In the opening pages of The Driver’s Seat, the protagonist – we only ever know her as ‘Lise’ – is trying on a gaudy dress. At first she loves it, but becomes almost hysterical when she learns it’s stain resistant:

“The customer, a young woman, is suddenly tearing at the fastener at the neck, pulling at the zip of the dress. She is saying, ‘Get this thing off me. Off me, at once.’”

By the end of the novel, Lise’s reaction has new meaning. Her journey is the search for ‘Mr Right’: not a man to love, but to whom she can entrust her death. The dress is to be both peacock plumage and prop. With such an aim in mind, a stain-resistant dress would be a waste.

The Driver’s Seat presents a perverted idea of female agency. Against a textual backdrop of sexual liberation and protests for equality, here’s a woman who stage-manages her death. Is this the ultimate in women’s lib, or a dangerous misreading?

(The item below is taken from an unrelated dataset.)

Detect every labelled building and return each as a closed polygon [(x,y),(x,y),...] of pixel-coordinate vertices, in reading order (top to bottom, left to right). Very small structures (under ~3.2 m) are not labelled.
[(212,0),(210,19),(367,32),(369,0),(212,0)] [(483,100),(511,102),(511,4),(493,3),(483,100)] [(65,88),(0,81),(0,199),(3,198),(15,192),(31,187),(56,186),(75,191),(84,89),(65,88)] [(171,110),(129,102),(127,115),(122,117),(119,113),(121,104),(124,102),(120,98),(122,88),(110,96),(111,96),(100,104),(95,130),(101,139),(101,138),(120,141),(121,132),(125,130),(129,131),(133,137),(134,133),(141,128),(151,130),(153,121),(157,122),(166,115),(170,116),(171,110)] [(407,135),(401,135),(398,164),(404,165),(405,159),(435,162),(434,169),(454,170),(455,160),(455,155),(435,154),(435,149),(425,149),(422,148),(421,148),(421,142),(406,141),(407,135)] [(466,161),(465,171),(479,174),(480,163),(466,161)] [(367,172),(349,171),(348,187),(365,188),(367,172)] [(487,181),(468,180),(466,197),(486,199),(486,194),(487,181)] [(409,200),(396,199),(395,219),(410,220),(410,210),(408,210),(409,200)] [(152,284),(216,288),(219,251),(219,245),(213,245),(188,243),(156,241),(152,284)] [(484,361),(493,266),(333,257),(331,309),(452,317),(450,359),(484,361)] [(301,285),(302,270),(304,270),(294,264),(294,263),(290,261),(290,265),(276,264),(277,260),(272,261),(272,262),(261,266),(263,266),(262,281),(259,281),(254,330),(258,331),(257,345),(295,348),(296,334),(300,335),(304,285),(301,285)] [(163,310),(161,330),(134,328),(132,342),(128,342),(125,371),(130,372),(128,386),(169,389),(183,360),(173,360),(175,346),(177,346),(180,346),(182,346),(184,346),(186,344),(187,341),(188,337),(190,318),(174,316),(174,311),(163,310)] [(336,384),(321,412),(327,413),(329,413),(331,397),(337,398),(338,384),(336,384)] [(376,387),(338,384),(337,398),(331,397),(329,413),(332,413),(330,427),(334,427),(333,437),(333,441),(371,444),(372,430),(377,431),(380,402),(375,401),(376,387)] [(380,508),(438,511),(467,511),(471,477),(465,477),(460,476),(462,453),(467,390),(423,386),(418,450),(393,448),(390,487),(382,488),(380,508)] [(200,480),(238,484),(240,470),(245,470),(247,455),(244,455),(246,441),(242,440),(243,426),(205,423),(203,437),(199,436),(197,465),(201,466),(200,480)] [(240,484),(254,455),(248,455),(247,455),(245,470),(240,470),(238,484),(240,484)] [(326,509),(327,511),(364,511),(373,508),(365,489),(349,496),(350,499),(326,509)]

In a narrative so riddled with inconsistencies, the key to this novel isn’t the dress at all, but the plurality of voices that relate its events. The text, like the title, clamours to answer the question: just who’s driving this thing?

Who is the protagonist of The Driver’s Seat?

What we learn about Lise is confusing and contradictory.

In the opening scene, she’s described as a young woman. Later there’s a clinical description, almost as if lifted from the police report, or from someone who barely knows her:

“Lise is thin. Her height is about five-foot-six. Her hair is pale brown, probably tinted … she might be as young as twenty-nine or as old as thirty-six.”

She appears inappropriately flirty when talking to the airline clerk, and greedy and ignorant with Bill. She’s irresponsible and unhinged with Mrs Fiedke and, frightening and controlling when dealing with her killer.

Lise is an office worker, a teacher from “Iowa, New Jersey”, a seasoned traveller, a widow and an intellectual. She laughs too long and too loudly, even when there’s no joke. She cries readily and has a knack for stealing cars.

The sum of the details is that Lise is a mad creature, full of pretence and artifice, first one thing then another as suits her audience. As they tell it, she’s not just a willing victim, but one who grooms her killer.

When Lise creates an odd impression at the airline check-in desk, we’re told “it is almost as if, satisfied that she has successfully registered the fact of her presence at the airport”.

This is one of many red herrings in this subverted whodunnit.

Lise’s actions are rituals, pointing the way to a death fetish. But beyond them lies an altogether different possibility.

The missing woman

There are no substantial details about Lise in The Driver’s Seat because this isn’t her tale. One of the story’s many subversions is that, despite the use of the present tense, Lise is already dead.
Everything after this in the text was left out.